Sunday, February 1, 2009
I’ve had the privilege (or the pain) of enjoying two MAJOR elections in the last couple of months. As we are all aware (I hope), the United States had an election. What’s odd is that the Iraqi election (in which I didn’t vote), will probably have more of an impact on me and the current situation in Iraq than the U.S. election. In Iraq, there is supposed to be another election this summer at some point and then again this time next year (I’m trying to find an Imad Allawi Bumper Sticker).
Most Americans are probably unaware that Iraq held an election and many more are probably unaware that it was bloodless and peaceful. The media pretty much stopped covering Iraq once the surge achieved success, and with the stabilization of Iraq and falling bloodshed, the media no longer had the energy to cover it. A “reporter” who writes for the LA Times derided the Iraqi election because it involved checkpoints and screening areas where voters were searched (practices that are used in much of the Global South – Third World), and thus wasn’t free. Fortunately, President Obama took a different view and recognized the historic nature of the recently completed election and congratulated the Iraqi people on their accomplishment.
I’ve heard reports that the election enjoyed moderate turnout. This election was a provincial election. That means that only members of the Provincial Council (Assembly) were selected. The next election will be for local leaders and the one after that will be for the Council of Representatives (the National Assembly).
Unlike in the United States where we vote for individuals, Iraq employs a multi-party European parliamentary system. Therefore, voters cast their votes for parties as opposed to individuals. After extensive calculations, parties are allocated seats on the Provincial Council. There is something like 100 lists in Diyala and 500 some candidates so as one IP Officer said, “The people are confused with so many parties, and no one party can get momentum”. Once the parties are allocated their seats (with ¼ going to women) the PC members select the governor (who doesn’t have to be a member of the Provincial Council). It’s a slower and more tedious process than ours, but it works for them (in theory once before) and does make for an interesting campaign season.
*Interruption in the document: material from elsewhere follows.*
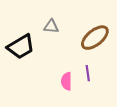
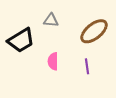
pink semicircle: (66, 81) -> (53, 61), moved

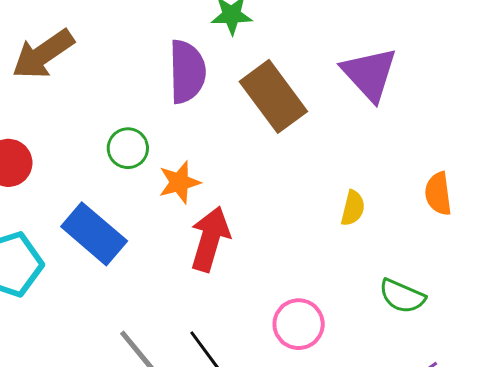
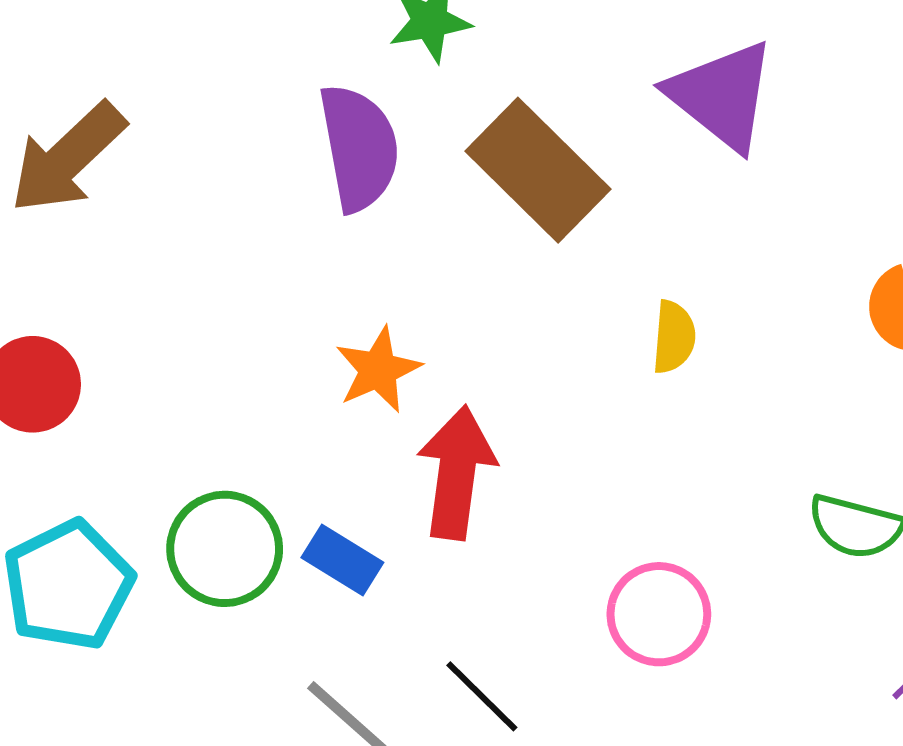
green circle: (128, 148) -> (225, 549), moved, size x1.4
yellow semicircle: (353, 208) -> (674, 337), moved
blue rectangle: (94, 234) -> (342, 560), moved, size x0.6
I spoke to an Iraqi Army major yesterday about the election. He observed that in our election, he knew Obama had won when Obama won Florida. We marveled at how American elections so often come down to Ohio and Florida. He said he is glad Iraq has their system, even if it is confusing. He is a fan of Maliki. Most of the members of the Iraqi Security Forces seem to be fans of the Prime Minister (at least when asked). The general consensus seems to be that Maliki, Allawi and the Islamic Party (Sunni) will do well. The hope is that this might form a moderate center that can bring Sunnis and Shi’a together against the extremes on both the Sunni and Shi’a sides. Of course, only time will tell.
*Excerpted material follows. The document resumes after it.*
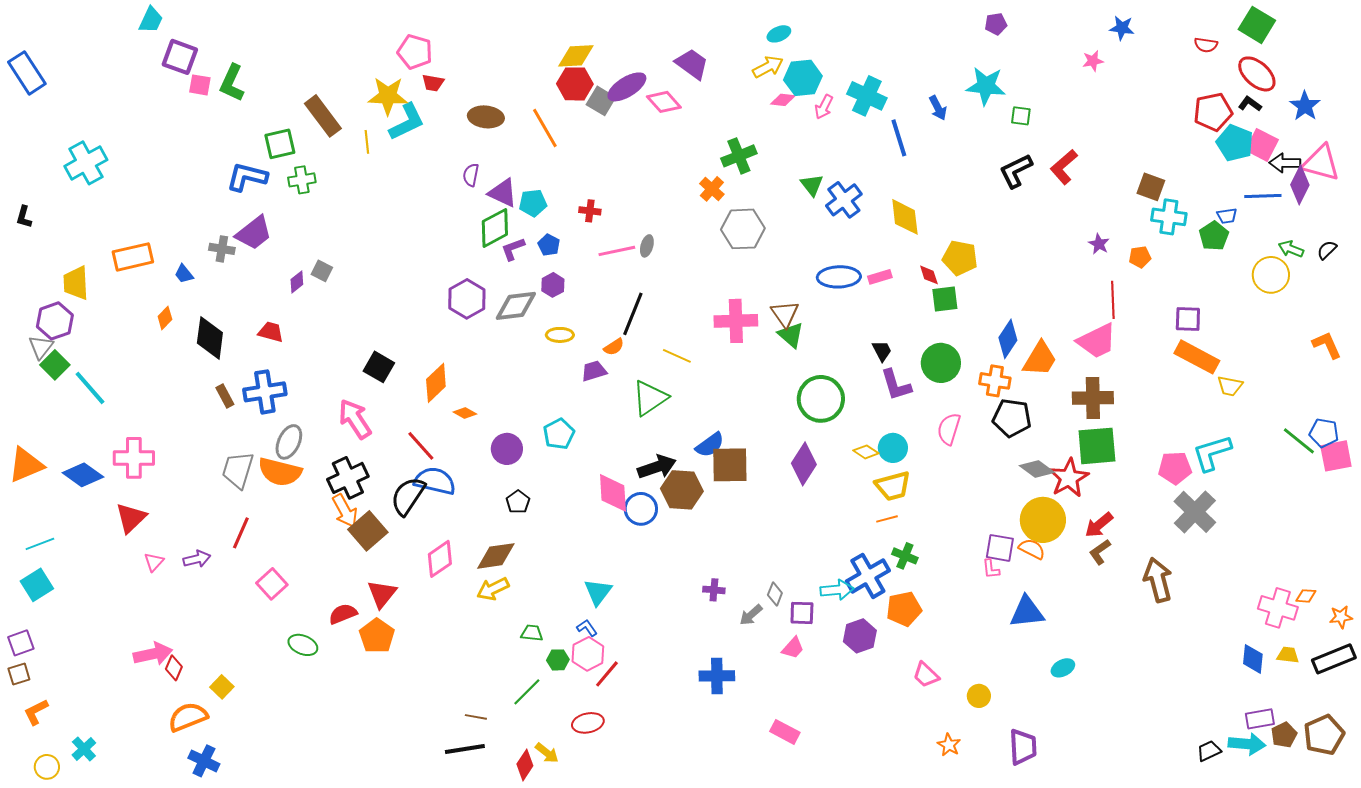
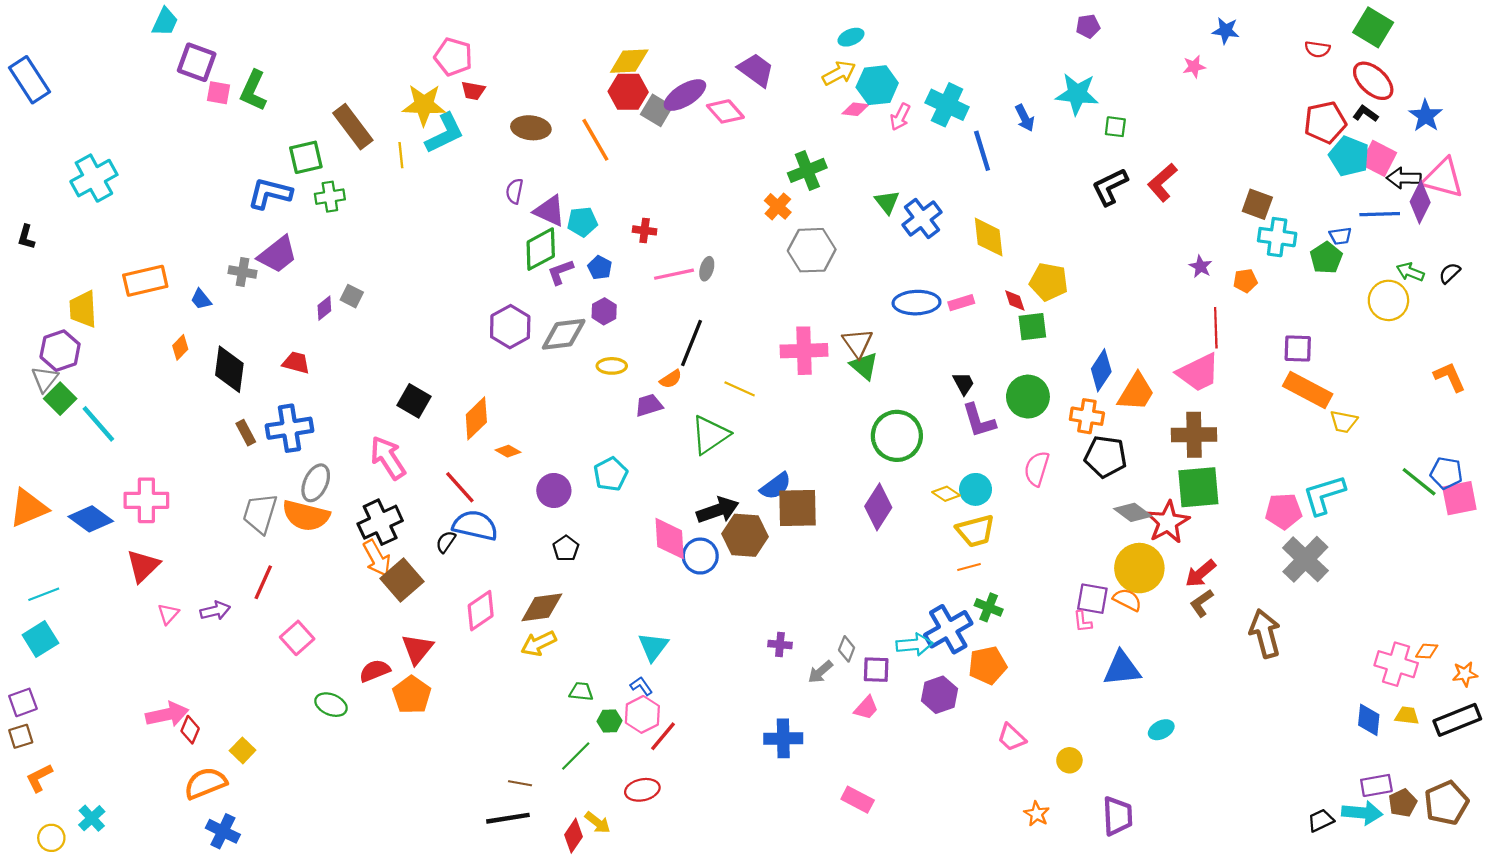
black semicircle: (408, 496) -> (446, 542), size x0.5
Imad Allawi offers a secular Shi’a alternative and is viewed as a uniter. Prime Minister Maliki is a Shi’a nationalist who is seen as standing for a strong Iraq. The Iraqi Islamic Party is the strongest Sunni party (because they didn’t boycott the last election). It was interesting watching Iraqi television coverage of the election (couldn’t understand a word) and see how much it resembled our own. They had a panel of experts (one even had a soul patch, Iraqi MTV?) and multiple screens showing voting in many areas of Iraq. They of course had cameras to catch Prime Minister Maliki cast his ballot.
In Iraq they check ID to ensure you can vote (I think Wisconsin could learn an important lesson here – Voter ID) and afterwards you dip your finger in ink to show that you voted (again, the US could learn a lesson here). The Iraqis weren’t as ecstatic as last time waving their fingers around, but when asked, they showed the fingers.
Iraqis in general are first and foremost Nationalists. They believe in Iraq, though they would disagree on who should run things. They do not like parties that are perceived as too Iranian, that would be the definition of the BADR and ISCI. ISCI (Islamic Supreme Council in Iraq) formerly known as SCIRI (Supreme Council for the Islamic Revolution in Iraq) is seen as very close to Iran. The ISCI members were given asylum by Iran during the dark days of Saddam Hussein and many of their leadership came back to Iraq after the fall of Saddam. They represent part of the ruling coalition with Maliki, though there are signs they are falling out. Election politics, Iraqi style, are much more interesting, and potentially, more explosive than ours (ah, to be a young Democracy again! – side note, I recommend HBO’s John Adams).
All in all, I had a good election and saw portions of the entire AO (area of operations) as we checked on the security of the election process. It made for a long day, but it was great to be a small part of history. From working in a Joint Coordination Center (JCC) in a city in our AO, to a Joint Combat Outpost in another city, to a district police station to a polling center in the barren north, I saw quite a bit.